Las chichis. Las FF también habían sabido armar un mundo de estrógeno duro y parejo (que se abría paso en un mundo de testosterona en todos los formatos posibles: desde la virilidad homoerótica a la bromantic movie), en un festival feminista de piñas y patadas multicultural y multigrenérico. Pero en este caso volvemos a la cerebralidad justo cuando se pedía cachondeidad a cambio. Porque, te amo Charlize, pero iglú, iceberg, pingüinos. Fría y blanca. Adiós a los cuerpos, al jugueteo sexual, a la fiesta liberadora de fragmentos del cuerpo no cosificados y cosificados a la vez (efecto asombroso y autoconciente de las entregas anteriores).
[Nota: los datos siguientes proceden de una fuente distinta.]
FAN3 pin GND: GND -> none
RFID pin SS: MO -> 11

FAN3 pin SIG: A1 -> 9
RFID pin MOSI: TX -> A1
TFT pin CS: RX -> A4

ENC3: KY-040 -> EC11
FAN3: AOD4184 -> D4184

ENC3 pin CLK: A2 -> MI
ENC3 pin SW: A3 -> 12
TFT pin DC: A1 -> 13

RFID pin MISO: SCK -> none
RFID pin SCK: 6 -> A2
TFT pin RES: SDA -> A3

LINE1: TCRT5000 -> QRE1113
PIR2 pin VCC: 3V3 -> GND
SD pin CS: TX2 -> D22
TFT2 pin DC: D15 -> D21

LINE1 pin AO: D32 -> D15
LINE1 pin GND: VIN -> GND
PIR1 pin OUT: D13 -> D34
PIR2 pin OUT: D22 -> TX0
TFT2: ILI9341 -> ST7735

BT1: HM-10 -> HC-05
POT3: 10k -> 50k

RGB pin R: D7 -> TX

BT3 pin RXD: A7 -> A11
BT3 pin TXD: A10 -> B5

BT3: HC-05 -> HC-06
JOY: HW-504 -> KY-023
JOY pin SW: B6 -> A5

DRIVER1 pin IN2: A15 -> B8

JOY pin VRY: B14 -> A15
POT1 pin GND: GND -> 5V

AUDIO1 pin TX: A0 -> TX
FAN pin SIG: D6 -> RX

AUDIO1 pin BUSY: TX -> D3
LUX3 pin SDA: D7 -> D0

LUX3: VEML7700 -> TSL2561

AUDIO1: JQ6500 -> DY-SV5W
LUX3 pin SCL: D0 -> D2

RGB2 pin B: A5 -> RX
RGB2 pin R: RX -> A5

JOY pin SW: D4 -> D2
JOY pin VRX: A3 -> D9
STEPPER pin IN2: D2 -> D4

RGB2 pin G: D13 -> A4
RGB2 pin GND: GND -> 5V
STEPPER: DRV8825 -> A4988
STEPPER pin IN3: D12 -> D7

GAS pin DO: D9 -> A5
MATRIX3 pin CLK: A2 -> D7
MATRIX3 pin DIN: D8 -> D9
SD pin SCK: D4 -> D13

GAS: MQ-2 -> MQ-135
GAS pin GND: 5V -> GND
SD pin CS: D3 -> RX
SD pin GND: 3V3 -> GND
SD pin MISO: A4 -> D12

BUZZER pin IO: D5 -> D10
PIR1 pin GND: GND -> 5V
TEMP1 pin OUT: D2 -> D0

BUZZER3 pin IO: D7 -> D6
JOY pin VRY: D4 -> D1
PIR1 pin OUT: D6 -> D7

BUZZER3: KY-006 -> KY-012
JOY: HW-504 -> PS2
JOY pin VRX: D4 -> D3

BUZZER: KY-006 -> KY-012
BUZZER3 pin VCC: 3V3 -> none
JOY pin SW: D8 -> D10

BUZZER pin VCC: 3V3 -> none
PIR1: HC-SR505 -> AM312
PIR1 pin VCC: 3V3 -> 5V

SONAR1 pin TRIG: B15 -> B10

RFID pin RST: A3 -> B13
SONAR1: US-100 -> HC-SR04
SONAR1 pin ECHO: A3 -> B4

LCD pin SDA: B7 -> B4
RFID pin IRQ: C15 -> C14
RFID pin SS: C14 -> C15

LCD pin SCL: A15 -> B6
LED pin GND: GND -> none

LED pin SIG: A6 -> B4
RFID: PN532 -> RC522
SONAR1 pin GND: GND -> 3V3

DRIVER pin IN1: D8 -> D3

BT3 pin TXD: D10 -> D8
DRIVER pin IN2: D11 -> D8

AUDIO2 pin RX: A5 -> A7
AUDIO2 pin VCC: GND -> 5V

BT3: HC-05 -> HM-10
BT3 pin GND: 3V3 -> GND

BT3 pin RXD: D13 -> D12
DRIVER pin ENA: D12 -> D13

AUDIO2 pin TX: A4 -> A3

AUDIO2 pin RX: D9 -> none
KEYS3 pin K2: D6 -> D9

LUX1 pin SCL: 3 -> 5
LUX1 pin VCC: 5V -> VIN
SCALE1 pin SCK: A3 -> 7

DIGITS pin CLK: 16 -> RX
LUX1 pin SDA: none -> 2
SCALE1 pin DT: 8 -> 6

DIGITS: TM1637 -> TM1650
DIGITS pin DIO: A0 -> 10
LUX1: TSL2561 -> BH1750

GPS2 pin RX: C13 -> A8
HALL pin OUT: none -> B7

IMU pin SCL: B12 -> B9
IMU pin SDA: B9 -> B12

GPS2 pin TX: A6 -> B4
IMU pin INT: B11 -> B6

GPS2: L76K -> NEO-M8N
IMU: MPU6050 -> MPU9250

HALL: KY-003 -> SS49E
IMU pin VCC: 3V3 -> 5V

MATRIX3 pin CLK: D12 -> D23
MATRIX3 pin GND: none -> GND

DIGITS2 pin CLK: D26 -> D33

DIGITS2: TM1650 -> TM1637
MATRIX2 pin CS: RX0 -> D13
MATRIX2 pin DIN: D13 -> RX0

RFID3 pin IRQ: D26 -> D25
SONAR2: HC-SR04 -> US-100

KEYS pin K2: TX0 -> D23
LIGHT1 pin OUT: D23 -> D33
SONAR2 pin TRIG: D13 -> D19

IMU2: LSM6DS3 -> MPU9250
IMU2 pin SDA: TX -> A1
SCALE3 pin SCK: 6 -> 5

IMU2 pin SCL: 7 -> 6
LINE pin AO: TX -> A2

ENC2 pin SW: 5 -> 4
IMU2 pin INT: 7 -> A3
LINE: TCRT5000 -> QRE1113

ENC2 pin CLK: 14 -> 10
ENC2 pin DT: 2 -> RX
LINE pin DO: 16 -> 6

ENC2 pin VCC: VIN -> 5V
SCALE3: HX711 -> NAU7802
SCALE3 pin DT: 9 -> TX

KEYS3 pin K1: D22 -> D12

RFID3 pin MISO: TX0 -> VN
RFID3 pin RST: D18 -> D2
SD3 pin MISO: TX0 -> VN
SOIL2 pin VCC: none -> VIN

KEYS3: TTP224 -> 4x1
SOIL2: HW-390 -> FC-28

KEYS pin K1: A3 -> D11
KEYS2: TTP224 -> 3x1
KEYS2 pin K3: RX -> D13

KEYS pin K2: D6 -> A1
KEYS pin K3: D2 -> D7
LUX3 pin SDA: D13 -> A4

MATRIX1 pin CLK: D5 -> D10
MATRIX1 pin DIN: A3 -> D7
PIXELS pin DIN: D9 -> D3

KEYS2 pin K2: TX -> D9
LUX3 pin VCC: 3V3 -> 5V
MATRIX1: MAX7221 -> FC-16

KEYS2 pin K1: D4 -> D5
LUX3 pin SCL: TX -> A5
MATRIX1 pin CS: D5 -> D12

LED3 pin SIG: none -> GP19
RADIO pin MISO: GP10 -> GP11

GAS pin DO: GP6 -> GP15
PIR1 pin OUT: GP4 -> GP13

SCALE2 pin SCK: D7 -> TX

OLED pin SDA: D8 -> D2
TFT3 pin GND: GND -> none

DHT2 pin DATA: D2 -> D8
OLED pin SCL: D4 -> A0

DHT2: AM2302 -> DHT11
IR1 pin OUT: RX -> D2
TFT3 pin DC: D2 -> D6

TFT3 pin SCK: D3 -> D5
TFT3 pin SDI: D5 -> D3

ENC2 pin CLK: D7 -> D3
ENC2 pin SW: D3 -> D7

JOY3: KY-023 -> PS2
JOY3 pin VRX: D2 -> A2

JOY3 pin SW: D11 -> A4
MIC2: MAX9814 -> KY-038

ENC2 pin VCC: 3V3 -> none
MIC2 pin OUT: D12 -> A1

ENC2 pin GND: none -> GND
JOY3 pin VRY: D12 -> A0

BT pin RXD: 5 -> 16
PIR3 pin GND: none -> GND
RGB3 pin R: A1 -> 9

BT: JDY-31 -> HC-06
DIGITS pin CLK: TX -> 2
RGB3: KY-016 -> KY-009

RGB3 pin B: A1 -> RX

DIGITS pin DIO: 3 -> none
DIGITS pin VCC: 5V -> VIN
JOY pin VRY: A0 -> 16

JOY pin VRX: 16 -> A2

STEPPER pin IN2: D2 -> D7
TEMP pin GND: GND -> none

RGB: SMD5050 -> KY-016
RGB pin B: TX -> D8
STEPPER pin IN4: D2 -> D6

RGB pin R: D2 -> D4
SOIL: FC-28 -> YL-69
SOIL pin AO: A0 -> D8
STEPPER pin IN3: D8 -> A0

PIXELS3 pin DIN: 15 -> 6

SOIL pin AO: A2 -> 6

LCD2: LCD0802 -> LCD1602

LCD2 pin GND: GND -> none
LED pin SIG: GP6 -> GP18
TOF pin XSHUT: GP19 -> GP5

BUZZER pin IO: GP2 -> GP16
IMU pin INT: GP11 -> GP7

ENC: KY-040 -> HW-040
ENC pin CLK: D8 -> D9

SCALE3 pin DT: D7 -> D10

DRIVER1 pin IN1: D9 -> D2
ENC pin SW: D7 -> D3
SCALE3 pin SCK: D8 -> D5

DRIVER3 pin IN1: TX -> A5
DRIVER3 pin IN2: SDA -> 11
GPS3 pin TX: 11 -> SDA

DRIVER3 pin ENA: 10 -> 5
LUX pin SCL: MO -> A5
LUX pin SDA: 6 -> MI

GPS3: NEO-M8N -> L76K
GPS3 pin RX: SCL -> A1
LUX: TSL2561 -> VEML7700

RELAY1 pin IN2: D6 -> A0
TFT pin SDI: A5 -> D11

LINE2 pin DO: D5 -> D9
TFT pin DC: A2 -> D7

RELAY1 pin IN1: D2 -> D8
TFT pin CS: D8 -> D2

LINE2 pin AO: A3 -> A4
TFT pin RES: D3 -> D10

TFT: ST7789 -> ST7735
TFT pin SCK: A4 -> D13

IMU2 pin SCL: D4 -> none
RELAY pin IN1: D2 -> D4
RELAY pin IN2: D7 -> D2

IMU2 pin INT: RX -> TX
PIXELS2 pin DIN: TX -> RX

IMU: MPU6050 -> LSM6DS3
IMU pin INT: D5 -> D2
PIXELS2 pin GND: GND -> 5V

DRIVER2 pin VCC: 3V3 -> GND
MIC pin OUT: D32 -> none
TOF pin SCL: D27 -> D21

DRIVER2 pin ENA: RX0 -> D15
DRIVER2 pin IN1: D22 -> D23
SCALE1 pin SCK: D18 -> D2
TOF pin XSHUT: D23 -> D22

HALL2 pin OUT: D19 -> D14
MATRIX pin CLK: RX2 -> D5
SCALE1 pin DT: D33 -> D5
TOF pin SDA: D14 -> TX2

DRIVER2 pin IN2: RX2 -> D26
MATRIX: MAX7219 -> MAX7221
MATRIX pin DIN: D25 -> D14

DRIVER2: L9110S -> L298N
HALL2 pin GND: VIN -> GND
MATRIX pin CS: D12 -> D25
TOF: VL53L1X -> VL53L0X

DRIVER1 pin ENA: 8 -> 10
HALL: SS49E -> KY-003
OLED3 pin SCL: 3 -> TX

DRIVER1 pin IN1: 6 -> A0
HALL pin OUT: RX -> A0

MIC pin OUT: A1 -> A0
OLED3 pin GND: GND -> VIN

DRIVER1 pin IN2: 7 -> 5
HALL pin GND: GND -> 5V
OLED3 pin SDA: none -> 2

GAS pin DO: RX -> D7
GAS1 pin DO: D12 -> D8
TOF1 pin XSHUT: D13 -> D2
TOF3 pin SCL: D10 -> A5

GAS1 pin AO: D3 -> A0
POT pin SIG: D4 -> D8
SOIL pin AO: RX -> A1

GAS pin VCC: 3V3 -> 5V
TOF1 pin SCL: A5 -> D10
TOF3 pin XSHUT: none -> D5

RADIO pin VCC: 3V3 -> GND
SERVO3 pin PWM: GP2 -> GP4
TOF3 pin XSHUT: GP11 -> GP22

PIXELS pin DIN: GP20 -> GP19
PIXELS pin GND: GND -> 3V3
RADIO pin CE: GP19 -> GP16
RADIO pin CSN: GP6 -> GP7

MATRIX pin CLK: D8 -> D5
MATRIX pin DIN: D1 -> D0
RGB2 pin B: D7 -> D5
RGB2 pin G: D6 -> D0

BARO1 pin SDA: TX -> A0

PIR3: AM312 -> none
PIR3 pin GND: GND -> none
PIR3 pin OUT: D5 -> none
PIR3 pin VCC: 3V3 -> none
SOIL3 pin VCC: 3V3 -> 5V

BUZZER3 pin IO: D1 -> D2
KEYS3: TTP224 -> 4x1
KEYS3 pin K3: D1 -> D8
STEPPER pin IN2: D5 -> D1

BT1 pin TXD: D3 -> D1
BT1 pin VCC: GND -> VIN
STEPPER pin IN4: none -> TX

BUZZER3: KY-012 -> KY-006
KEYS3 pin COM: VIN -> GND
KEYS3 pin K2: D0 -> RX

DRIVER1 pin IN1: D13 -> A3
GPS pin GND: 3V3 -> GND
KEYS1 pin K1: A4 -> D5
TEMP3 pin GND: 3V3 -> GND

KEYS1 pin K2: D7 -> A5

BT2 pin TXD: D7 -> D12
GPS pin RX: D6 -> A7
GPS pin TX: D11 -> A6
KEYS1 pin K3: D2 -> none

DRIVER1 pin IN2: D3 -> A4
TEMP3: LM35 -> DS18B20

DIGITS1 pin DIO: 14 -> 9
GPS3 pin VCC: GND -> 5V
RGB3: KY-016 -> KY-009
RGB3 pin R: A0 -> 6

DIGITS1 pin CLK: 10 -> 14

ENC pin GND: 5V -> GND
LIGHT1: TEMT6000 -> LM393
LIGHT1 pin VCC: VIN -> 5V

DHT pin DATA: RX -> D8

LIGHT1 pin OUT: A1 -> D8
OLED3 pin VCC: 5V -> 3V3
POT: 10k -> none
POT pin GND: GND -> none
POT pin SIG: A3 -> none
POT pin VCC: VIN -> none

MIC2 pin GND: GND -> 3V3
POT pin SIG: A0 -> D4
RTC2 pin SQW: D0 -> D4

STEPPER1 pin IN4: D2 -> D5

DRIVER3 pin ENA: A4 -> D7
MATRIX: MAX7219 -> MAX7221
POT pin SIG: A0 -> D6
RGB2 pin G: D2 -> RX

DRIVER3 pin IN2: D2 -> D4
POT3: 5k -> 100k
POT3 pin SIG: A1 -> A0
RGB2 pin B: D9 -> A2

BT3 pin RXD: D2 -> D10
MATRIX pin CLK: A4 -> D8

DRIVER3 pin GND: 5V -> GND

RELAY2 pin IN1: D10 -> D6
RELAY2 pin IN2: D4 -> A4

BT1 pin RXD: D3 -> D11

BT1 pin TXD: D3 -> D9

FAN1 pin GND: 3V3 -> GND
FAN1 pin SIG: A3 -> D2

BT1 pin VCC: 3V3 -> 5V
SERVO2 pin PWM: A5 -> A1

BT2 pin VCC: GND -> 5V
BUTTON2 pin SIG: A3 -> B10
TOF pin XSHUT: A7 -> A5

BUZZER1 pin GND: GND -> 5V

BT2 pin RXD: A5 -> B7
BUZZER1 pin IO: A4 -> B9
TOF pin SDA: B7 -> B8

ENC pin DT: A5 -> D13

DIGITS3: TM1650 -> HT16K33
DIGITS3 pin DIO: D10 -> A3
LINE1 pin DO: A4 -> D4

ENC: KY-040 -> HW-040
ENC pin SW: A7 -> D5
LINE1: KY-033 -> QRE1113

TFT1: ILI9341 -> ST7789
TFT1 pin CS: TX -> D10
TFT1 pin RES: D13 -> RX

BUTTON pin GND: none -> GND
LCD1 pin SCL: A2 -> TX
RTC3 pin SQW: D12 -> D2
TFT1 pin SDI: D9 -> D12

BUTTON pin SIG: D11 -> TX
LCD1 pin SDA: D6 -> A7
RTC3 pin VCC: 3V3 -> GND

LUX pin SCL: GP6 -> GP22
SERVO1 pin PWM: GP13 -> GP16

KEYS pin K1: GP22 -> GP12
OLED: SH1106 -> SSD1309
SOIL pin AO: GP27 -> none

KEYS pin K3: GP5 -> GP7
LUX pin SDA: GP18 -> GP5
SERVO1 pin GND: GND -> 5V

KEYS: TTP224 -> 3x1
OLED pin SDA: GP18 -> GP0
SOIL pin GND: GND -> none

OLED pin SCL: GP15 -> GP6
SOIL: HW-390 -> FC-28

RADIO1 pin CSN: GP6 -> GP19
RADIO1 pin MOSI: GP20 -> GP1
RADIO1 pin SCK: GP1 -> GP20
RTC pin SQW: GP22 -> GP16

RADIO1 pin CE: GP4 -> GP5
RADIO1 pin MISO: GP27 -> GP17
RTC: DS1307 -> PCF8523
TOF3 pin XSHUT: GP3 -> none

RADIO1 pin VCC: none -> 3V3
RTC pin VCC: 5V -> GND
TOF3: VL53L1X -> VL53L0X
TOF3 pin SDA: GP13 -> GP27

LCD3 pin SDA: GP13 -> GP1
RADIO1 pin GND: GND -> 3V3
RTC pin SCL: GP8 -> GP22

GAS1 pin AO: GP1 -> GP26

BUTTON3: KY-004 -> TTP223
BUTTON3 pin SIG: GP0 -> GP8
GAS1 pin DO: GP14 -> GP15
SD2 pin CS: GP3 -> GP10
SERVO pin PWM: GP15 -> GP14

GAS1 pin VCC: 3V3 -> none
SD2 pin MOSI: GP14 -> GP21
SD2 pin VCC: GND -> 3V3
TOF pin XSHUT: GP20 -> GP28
Las mujeres dejan de divertirse y los hombres también. Pero la familia…

Más es menos. La última entrega de la saga opera por sumatoria en vez de restar, como si no hubiera entendido que el juego de las FF siempre fue el de ir construyendo una superficie de placer lisa, abstracta, un juego de luces y fulgores de acero y chicas y velocidad y aventura que se lleve puesto el tedio de los trabajos convencionales, del mundo pequeñoburgués, es decir, que destruyan eso que suelen construir en cada final con la mesita y las pastas. Destruir el loop de lo estable.  Y hacerlo todo todo bajo el paraguas de lo mersa, que es un paraguas noble cuando se lo cuida, porque lo grasa, lo mersa, lo berreta es también una forma amorosa de comunicar las emociones. La octava pedía exceso en los recursos, en las ideas audiovisuales y a la vez pedía abstracción. Y lo que se nos entregó fue mucho de todo y poco de algo (porque decir que la suma da negativa sería injusto). Pero esa adición perdió el toque, perdió algo de la química, que en el cine de acción supone el armado de combustiones inesperadas y no la superposición de elementos inestables que por su propia naturaleza exploten. F. Gary Gray no es Walter White, aunque cada tanto hace magia. Hoy no.

Caos y control. Sumidas en una paradoja, FF5 a la 7 eran caos controlados, lo que las hacía orgiásticas, saltarinas, libres y espectacularmente bellas. En FF8 el control es demasiado controlado y el caos demasiado confuso. No hay dominio, como quien no sabe drogarse y se mete de todo en el cuerpo solo por llegar al punto. La sobredosis, como decía Burroughs no es otra cosa que el síntoma de la desesperación, de la ayuda pedida a gritos. FF8 es un chiche caro en manos de nuevo rico. Y es falopa de calidad tirada a los perros del aplauso fácil.
Empezemos de vuelta que la senda no está tan lejos, muchachos. Y recuerden: menos es más.